What can parents do to help?
- Provide writing materials. Provide plenty of writing materials-paper of all kinds, pens, pencils, post-its-whatever will invite your child to explore writing in original, colorful ways.
- Provide a print-rich environment. Fill your child’s world with books, magazines, newspapers, and writing you have created. Young writers are ingenious borrowers and hungrily consume every writing tidbit the world around them offers. Older writers need a range of materials from which to draw ideas from as well.
- Write notes. Write a personal note and tuck it into your child’s book bag or lunch box. This can be a wonderful surprise and perhaps you will get a note back. Writing doesn’t always have to be BIG and formal.
- Choose some resources together. If you don’t have a thesaurus or dictionary handy, shop for one with your child. Practice using the tools as well. A scavenger hunt is a fun activity to try.
- Write together. Let your child choose the topic. Free write together for five minutes, then share the results. See what different directions your writing takes.

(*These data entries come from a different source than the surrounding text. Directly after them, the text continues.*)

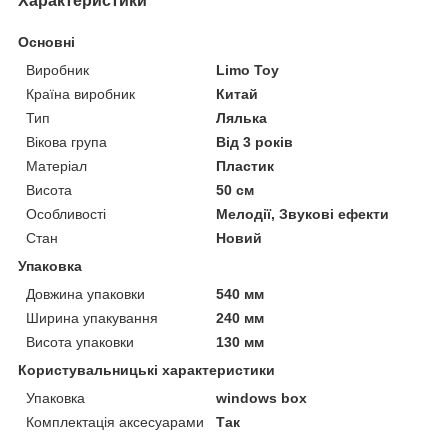
Характеристики
Основні
Виробник
Limo Toy
Країна виробник
Китай
Тип
Лялька
Вікова група
Від 3 років
Матеріал
Пластик
Висота
50 см
Особливості
Мелодії, Звукові ефекти
Стан
Новий
Упаковка
Довжина упаковки
540 мм
Ширина упакування
240 мм
Висота упаковки
130 мм
Користувальницькі характеристики
Упаковка
windows box
Комплектація аксесуарами
Так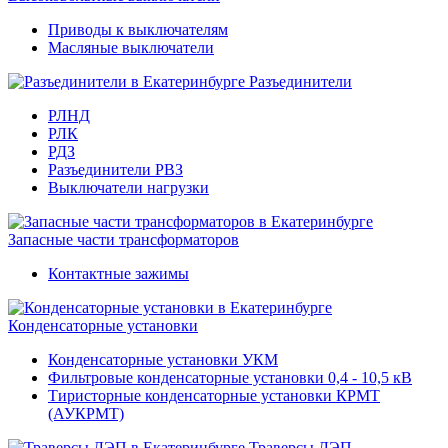
Приводы к выключателям
Масляные выключатели
Разъединители
РЛНД
РЛК
РДЗ
Разъединители РВЗ
Выключатели нагрузки
Запасные части трансформаторов
Контактные зажимы
Конденсаторные установки
Конденсаторные установки УКМ
Фильтровые конденсаторные установки 0,4 - 10,5 кВ
Тиристорные конденсаторные установки КРМТ
(АУКРМТ)
Траверсы ЛЭП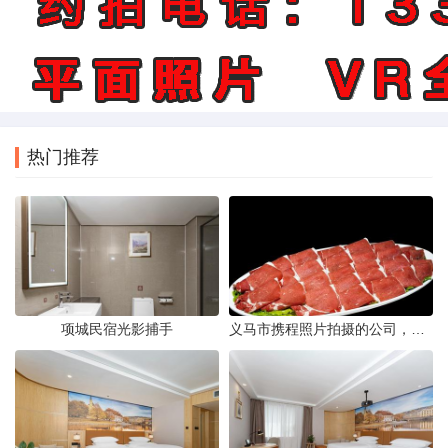
热门推荐
项城民宿光影捕手
义马市携程照片拍摄的公司，藏在煤城转型后的街巷里。名字不响，门脸也小，但打开携程App搜索“义马酒店”或“义马景区”，头图那些光线干净、构图工整的图片，大半出自这家公司六个人的相机。他们不接婚纱照，不拍生日宴，只做一件事——为携程平台上的商户和目的地生产“让人想下单”的照片。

- Prepare invitations. If you have a special occasion coming up, let your child prepare the invitations or announcements.
- Assess as a team. Put the traits to work by assessing together. This is fun because you get to be the critics. Begin with something short and assess it together using the scoring guides. This works with newspaper articles, magazine articles, or any piece of writing.
- Share how you write on the job. Do you write as part of your job? Almost every occupation writes something. Share how important writing is at your workplace.
- Be a writer yourself and get help form your child. Let your child see how you enjoy writing. Talk about the kind of writing you enjoy the most. Have your child help you begin the writing process. Ask: How should we begin? What should we say? Is this too long or wordy? Should we use this word here? Should we rewrite the ending?
- Share your child’s writing (with his/her permission). This could mean helping your child publish a piece or simply sharing it with a relative or friend. This broadens your child’s audience but also sends the message that you are proud!
- Create a photo album or scrapbook. Create a scrapbook called “a year in the life of…” and have your child write captions describing the photos. Work with your child to create a short introduction to the book.